Abstract

Not so long ago it seemed enough of a methodological challenge to position a single empire and its metropole within the same analytic frame. But the idea of writing on just one empire is fast becoming outmoded. The preoccupation now is with the ways in which imperialisms intersected: with connected and comparative histories of empire, with trans-imperialism and co-imperialism and sub-imperialism. So Arguing about Empire, a book about the rhetorical and political interdependence of British and French imperialism between the invasion of Egypt and the nemesis of Suez, is decidedly on-trend. It is based on excellent scholarship and makes important points. It is not entirely clear, however, what its principal objectives are. The book deals with the arguments made by British and French writers and politicians about a series of imperial crises, all involving both countries, all generating a significant volume of public discussion. Each of the book’s seven chapters deals with a specific crisis, namely, the 1882 invasion of Egypt; the Fashoda incident of 1898; the Moroccan crises of 1905 and 1911; the Chanak crisis of 1922; World War II (two chapters); and Suez. The focus, then, is on arguments about North Africa and the Middle East, which is justified on the basis that these were the regions in which British and French imperial interests came most closely into contact.
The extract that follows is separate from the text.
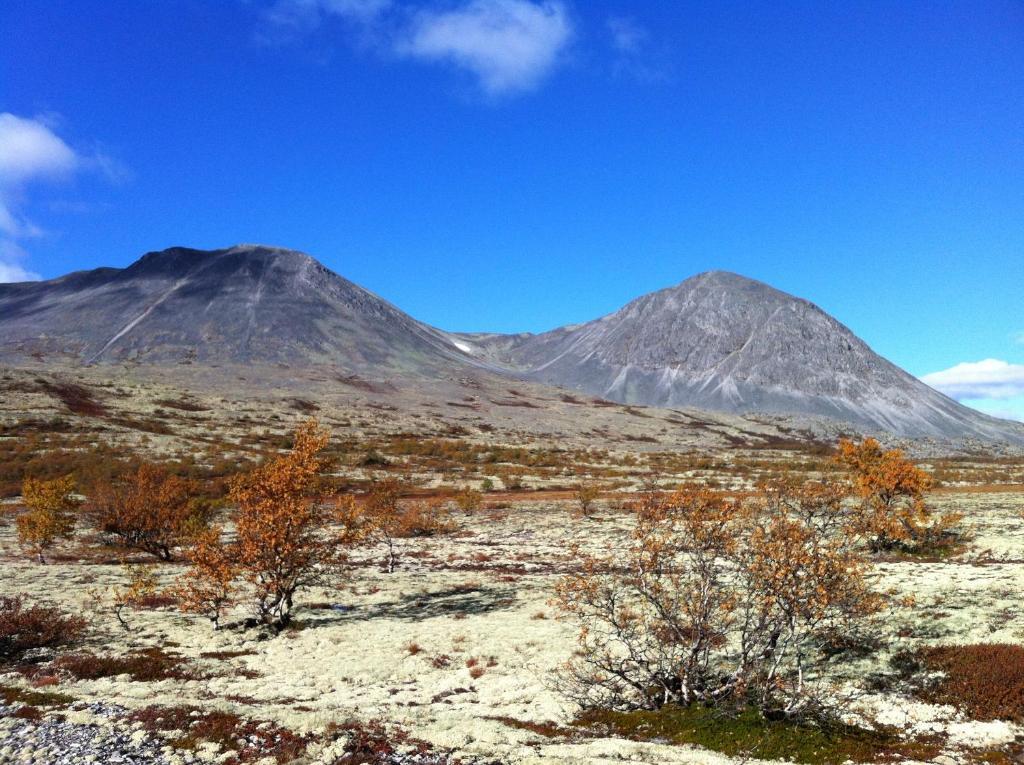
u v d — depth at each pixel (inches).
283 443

The authors contend that looking comparatively at how British and French actors wrote and spoke about imperial crises helps us to grasp the specificities of the two nations’ imperial rhetorics, and the ways in which those rhetorics came to intertwine and to condition one another. The book further suggests that such an analysis can illuminate the gaps between the reality of ‘co-imperialism’ and the oppositional public language with which it was cloaked, and that examining imperial rhetoric can offer us insights into the real, unstated motivations behind empire. Arguing about Empire, then, is by no means the pure discursive history that its title might seem to imply. It seeks not only to reconstruct arguments about empire, but also to connect them with imperial realities and practical political decision-making.